Prototyping to air #b3d


Generally at work, I have to solve problems very fast. The TV stories we create run about 6 minutes long and tend to have gaps that are difficult to illustrate. We will shoot a bunch of interviews while trying to gather some overlay video (or B-roll) to cover the ideas that are raised during the interviews. Often this results in sequences of video that are, at best, tangential to the actual story. Occasionally there will be actual video or photos of an event that we can use.

More often there are no photos or video to illustrate a point. In fact it sometimes there is no possibility of finding pictures or video, as the event may not even have occurred yet. Or it maybe pure speculation or conjecture.
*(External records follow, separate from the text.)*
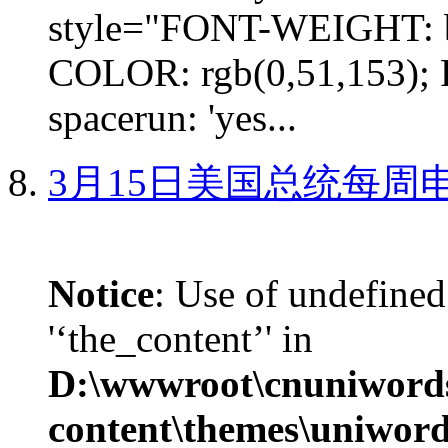
style="FONT-WEIGHT: b
COLOR: rgb(0,51,153); 
spacerun: 'yes...
3月15日美国总统每周
Notice
: Use of undefined
'‘the_content’' in
D:\wwwroot\cnuniword
content\themes\uniword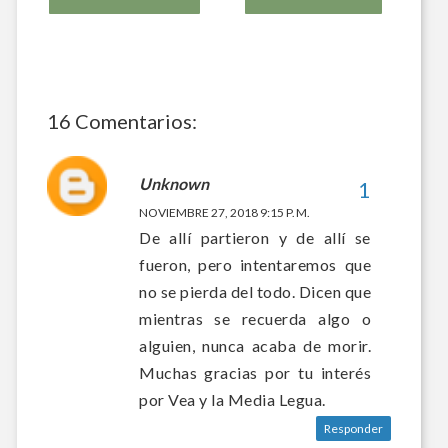
16 Comentarios:
Unknown
NOVIEMBRE 27, 2018 9:15 P. M.
De allí partieron y de allí se
fueron, pero intentaremos que
no se pierda del todo. Dicen que
mientras se recuerda algo o
alguien, nunca acaba de morir.
Muchas gracias por tu interés
por Vea y la Media Legua.
Responder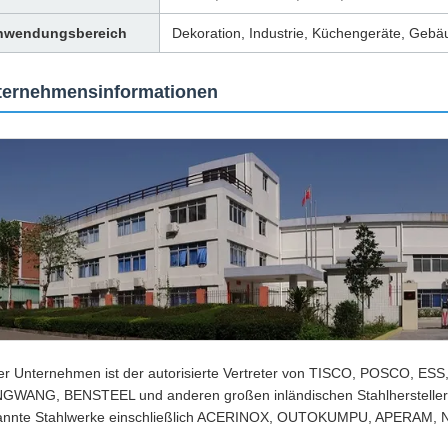
nwendungsbereich
Dekoration, Industrie, Küchengeräte, Gebä
ternehmensinformationen
er Unternehmen ist der autorisierte Vertreter von TISCO, POSCO, 
WANG, BENSTEEL und anderen großen inländischen Stahlherstellern.Wi
annte Stahlwerke einschließlich ACERINOX, OUTOKUMPU, APERAM, N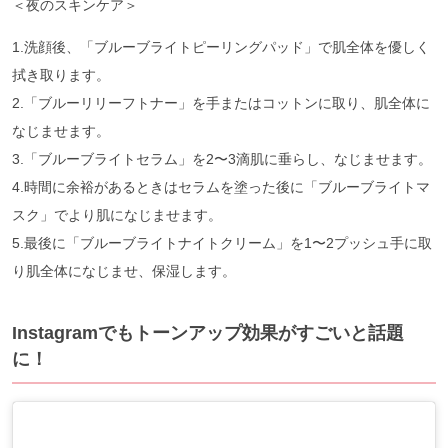
＜夜のスキンケア＞
1.洗顔後、「ブルーブライトピーリングパッド」で肌全体を優しく
拭き取ります。
2.「ブルーリリーフトナー」を手またはコットンに取り、肌全体に
なじませます。
3.「ブルーブライトセラム」を2〜3滴肌に垂らし、なじませます。
4.時間に余裕があるときはセラムを塗った後に「ブルーブライトマ
スク」でより肌になじませます。
5.最後に「ブルーブライトナイトクリーム」を1〜2プッシュ手に取
り肌全体になじませ、保湿します。
Instagramでもトーンアップ効果がすごいと話題
に！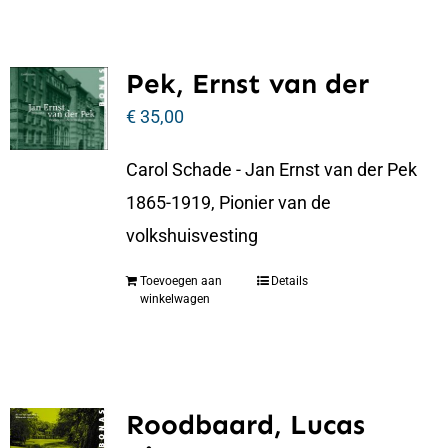
Pek, Ernst van der
€
35,00
Carol Schade - Jan Ernst van der Pek
1865-1919, Pionier van de
volkshuisvesting
Toevoegen aan
Details
winkelwagen
Roodbaard, Lucas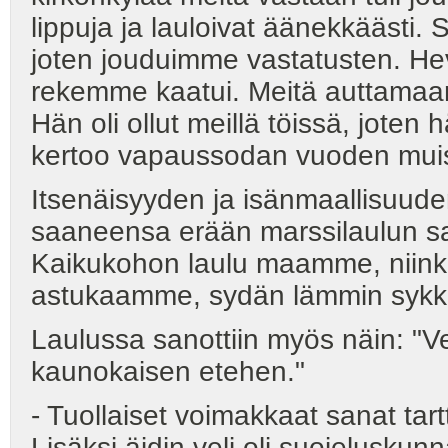
lippuja ja lauloivat äänekkäästi. 
joten jouduimme vastatusten. Hev
rekemme kaatui. Meitä auttamaan
Hän oli ollut meillä töissä, jote
kertoo vapaussodan vuoden muis
Itsenäisyyden ja isänmaallisuude
saaneensa erään marssilaulun san
Kaikukohon laulu maamme, niinku
astukaamme, sydän lämmin sykkä
Laulussa sanottiin myös näin: 
kaunokaisen etehen."
- Tuollaiset voimakkaat sanat tar
Lisäksi äidin veli oli suojelusk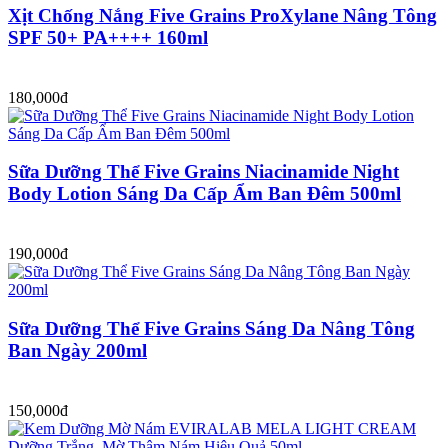
Xịt Chống Nắng Five Grains ProXylane Nâng Tông
SPF 50+ PA++++ 160ml
180,000đ
Sữa Dưỡng Thể Five Grains Niacinamide Night
Body Lotion Sáng Da Cấp Ẩm Ban Đêm 500ml
190,000đ
Sữa Dưỡng Thể Five Grains Sáng Da Nâng Tông
Ban Ngày 200ml
150,000đ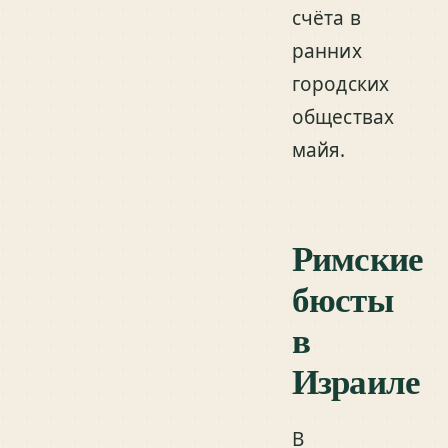
счёта в
ранних
городских
обществах
майя.
Римские
бюсты
в
Израиле
В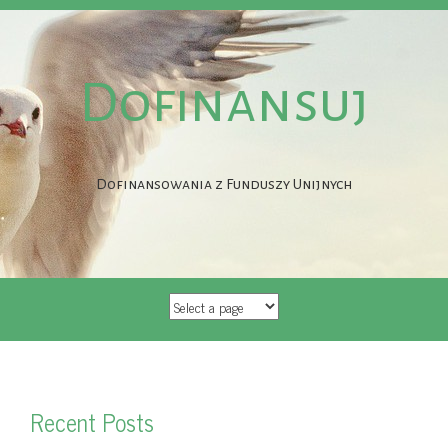
Dofinansuj
Dofinansowania z Funduszy Unijnych
SKIP
TO
CONTENT
Recent Posts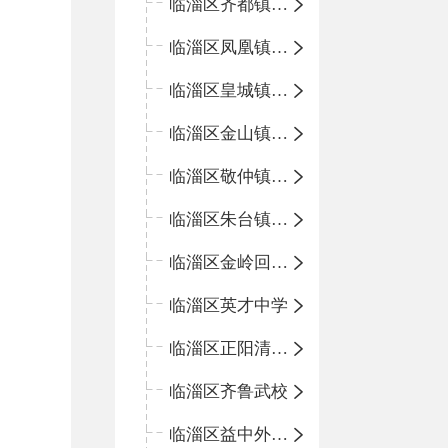
临淄区齐都镇中心学校
临淄区凤凰镇中心学校
临淄区皇城镇中心学校
临淄区金山镇中心学校
临淄区敬仲镇中心学校
临淄区朱台镇中心学校
临淄区金岭回族镇中心学校
临淄区英才中学
临淄区正阳清北实验学校
临淄区齐鲁武校
临淄区益中外语学校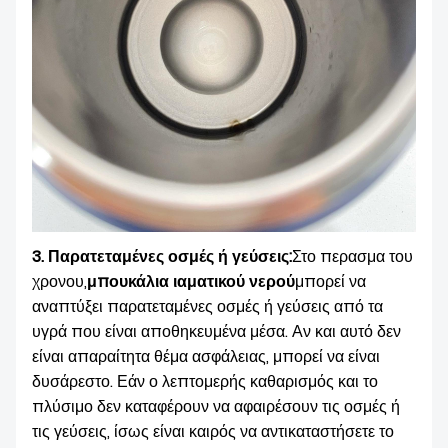
3. Παρατεταμένες οσμές ή γεύσεις:
Στο περασμα του
χρονου,
μπουκάλια ιαματικού νερού
μπορεί να
αναπτύξει παρατεταμένες οσμές ή γεύσεις από τα
υγρά που είναι αποθηκευμένα μέσα. Αν και αυτό δεν
είναι απαραίτητα θέμα ασφάλειας, μπορεί να είναι
δυσάρεστο. Εάν ο λεπτομερής καθαρισμός και το
πλύσιμο δεν καταφέρουν να αφαιρέσουν τις οσμές ή
τις γεύσεις, ίσως είναι καιρός να αντικαταστήσετε το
There was a terrible tragedy at a local Theme Park where 4 people lost their lives on a park ride and we had no pictures (and I wouldn’t want to see them). At the time I was constructing a story for our TV News and the current affairs program. This left little time to reconstruct the event in question. However by the following day I had taken time to consider the most efficient manner to recreate it in 3D.

I grabbed a park map online and traced the path of the water based ride.

Old Dreamworld-Map
Pre-accident map

Having ridden it with my kids a week before, I was reasonably aware of the technology that I needed to include and what I could leave out. I found some first person videos of the ride on YouTube.

rapids yt

For the sake of efficiency I chose a graphic Non Photo-realistic style and selected Blender Internal for the render engine. This way I could have reflections without a big time penalty for animation. The biggest challenge was trying to give the rafts reasonable motion without resorting to physics, as I needed to make very specific choices about movement and timing. I parented the rafts to empties and slid those empties along a path, in this way I could release the raft from the path when they collided.

Another feature of the animation was the conveyor belt that lift the rafts. I could have made a tread-like array on a curve but opted for an animated texture instead. This rendered quickly and was in keeping with the NPR style. For bonus points I used the node editor for a BI material.

conveyor material

This work made great use of Blender Freestyle, an overlay effect that detects edges and geometry from the render. I used it to provide definition to simply shaded objects. Sometimes the yellow seats would merge into a blob, the outline lifted them out from their surroundings.

I wanted to define the water with ripples but that would have taken to long and taxed the Freestyle edge detector, so I used a voronoi texture. With a hint of reflection it looked glassy without being mirror like.

water rapids

The nice graphic floor was a simple subdivided plane with a material set to “wire”.

After all of this work, testing the render type and making sure that the resulting animation was not distasteful (I chose to not use small human characters),  I submitted it for use in our story. Unfortunately the animation was lost in the network (we send artwork interstate to another department), and nobody mentioned it. However a replacement clip was produced elsewhere and looked eerily like mine, except for some obvious mistakes. Oh well, I guess the lesson is don’t bite off more than you can chew… unless you plan hide it somewhere for later.